152. A L'ÉLECTRICE MARIE-ANTONIE DE SAXE.
Le 11 novembre 1771.
Madame ma sœur,
Il n'y avait que la goutte qui pût m'empêcher de répondre plus tôt à V. A. R. J'en ai été si maltraité pour cette fois, qu'elle m'a tenu quatre semaines les pieds et les mains garrottés.251-b Le bras droit, dont depuis j'ai recouvré l'usage, me met à présent en état de vous marquer, madame, combien je suis reconnaissant des bontés que vous daignez me témoigner. La nouvelle la plus intéressante pour moi est, sans contredit, les bons effets que V. A. R. ressent de la cure<252> qu'elle a prise. C'est donc à moi de m'acquitter de mon vœu aux nymphes d'Aix-la-Chapelle et à la vieille simarre de Charlemagne.
Ma nièce a été bien heureuse que le séjour de V. A. R. aux bains lui ait procuré le bonheur de faire sa connaissance. Je lui ai cependant écrit de ne plus se mêler de donner des feux d'artifice, et j'ai appris avec saisissement le danger que V. A. R. a pensé y courir. Cela m'a été d'autant plus sensible, que vous ne devriez recevoir, madame, que des hommages purs, sans que des périls s'en mêlent, de tous ceux qui m'appartiennent.
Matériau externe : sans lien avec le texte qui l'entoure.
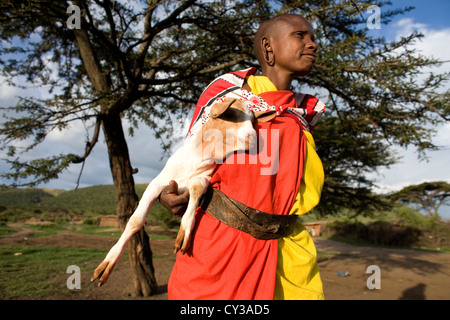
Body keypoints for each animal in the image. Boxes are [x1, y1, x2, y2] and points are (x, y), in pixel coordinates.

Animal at [91, 99, 256, 286]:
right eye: (231, 113)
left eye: (253, 120)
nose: (253, 136)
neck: (199, 156)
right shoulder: (158, 183)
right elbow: (135, 220)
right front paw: (107, 264)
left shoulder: (203, 177)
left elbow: (196, 189)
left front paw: (185, 230)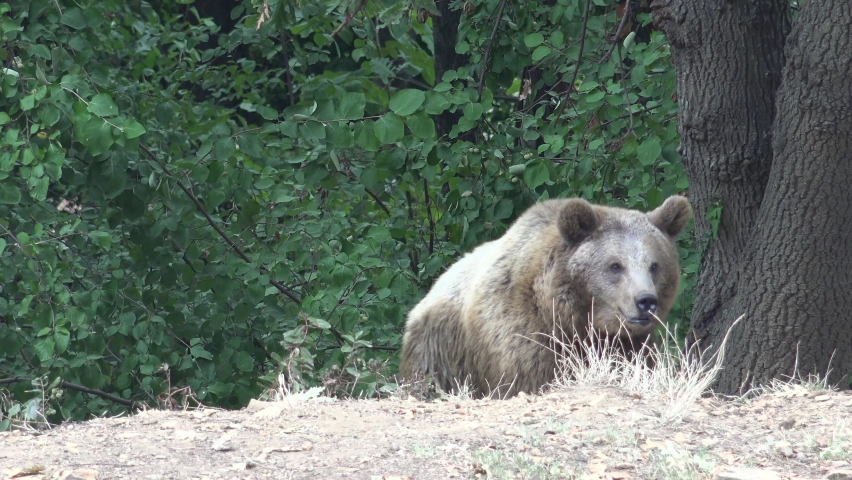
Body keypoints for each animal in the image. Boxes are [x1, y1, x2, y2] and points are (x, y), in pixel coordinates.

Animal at [399, 195, 692, 398]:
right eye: (615, 265)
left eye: (654, 265)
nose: (646, 301)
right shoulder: (521, 337)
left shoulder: (630, 345)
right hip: (441, 346)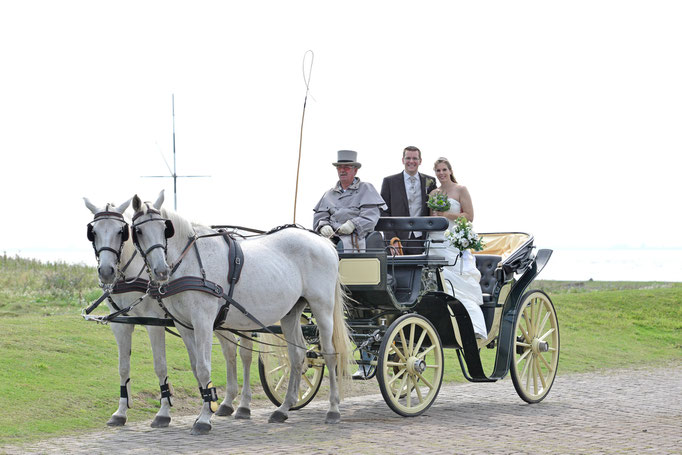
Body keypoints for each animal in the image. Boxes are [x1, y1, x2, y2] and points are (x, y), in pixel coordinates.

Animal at [83, 196, 254, 428]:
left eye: (121, 231)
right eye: (94, 232)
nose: (107, 271)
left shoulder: (153, 322)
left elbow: (160, 366)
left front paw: (163, 412)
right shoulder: (121, 325)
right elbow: (123, 367)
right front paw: (120, 412)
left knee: (246, 353)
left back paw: (244, 405)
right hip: (222, 319)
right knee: (229, 351)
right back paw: (227, 403)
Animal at [129, 192, 350, 434]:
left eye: (164, 228)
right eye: (138, 231)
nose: (161, 270)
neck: (190, 263)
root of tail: (324, 242)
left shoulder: (203, 321)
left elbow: (204, 368)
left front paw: (205, 418)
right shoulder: (184, 325)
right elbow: (196, 368)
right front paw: (204, 409)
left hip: (322, 308)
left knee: (329, 354)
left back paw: (333, 409)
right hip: (291, 313)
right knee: (297, 355)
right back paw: (283, 408)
V. A. R. daigne s'amuser des soins jusqu'ici infructueux que je me suis donnés pour rétablir la paix chez mes voisins. Je ne sais par quel hasard fâcheux il arrive que, lorsqu'on s'avise d'ameuter les hommes pour se battre, on réussit vite, mais que les réconciliations sont longues et pénibles à faire. Chez les puissants de la terre, l'animosité dure tant que leur bourse est remplie, et c'est de leur sac vide que sort la paix pour consoler la pauvre humanité. Mes bons offices suffiront donc probablement jusqu'au temps que le dernier rouble et le dernier roupanti252-a paraisse. C'est le tableau de l'infirmité de mes efforts que je présente à V. A. R. Je commence à craindre que ce ne sera qu'à la fin de l'année prochaine qu'on parviendra à rapprocher les parties. Voilà, madame, bien des peines inutiles. Je m'en console sur la foi des philosophes, qui prétendent que la vie de l'homme se passe à s'occuper de sottises, à élever, à détruire, et qu'il est des hochets pour les politiques tout comme pour les enfants.252-b Cela peut être véritable jusqu'à certain point; mais personne ne me persuadera jamais que ce ne soit une occupation très-sage et très-utile d'admirer, quand l'occasion s'en présente, l'assemblage précieux de vertus et de talents qui se trouvent réunis dans une grande princesse; et quand encore<253> cette princesse joint à tant d'avantages une indulgence et une affabilité extrême, je crois, tout bon chrétien qu'on soit, qu'on peut être tenté de lui ériger des autels. J'ai le bonheur de connaître précisément une telle princesse, et une de mes méditations favorites, c'est de repasser souvent en ma pensée le choix rare des dons exquis dont la nature l'a avantagée. C'est, me dis-je, le plus bel ornement de l'Allemagne; c'est le phénix des grandes princesses. J'agis comme les initiés des mystères de Cérès Éleusine, qui gardaient le secret sur leurs mystères,253-a comme les Juifs, qui gardaient pour eux le nom de Jéhovah.253-b Je ne dirai point le nom de cette grande princesse; il a son tabernacle en mon cœur, et, quoi que fasse V. A. R., elle ne me le fera pas divulguer; et comme elle est trop modeste pour le deviner, je crains qu'elle ne l'ignore pour toujours. C'est avec la plus haute considération et les sentiments de la plus véritable estime que je suis, etc.
251-b Voyez t. XXIII, p. 231 et 232.
252-a Le mot roupanti nous est inconnu; peut-être Frédéric a-t-il voulu écrire rup ou roup, monnaie turque qui vaut un quart de piastre.
252-b Voyez t. XXIII, p. 407.
253-a Voyez les Œuvres de Voltaire, édit. Beuchot, t. XV, p. 165 et suivantes.
253-b Exode, chap. III, v. 13, 14 et suivants.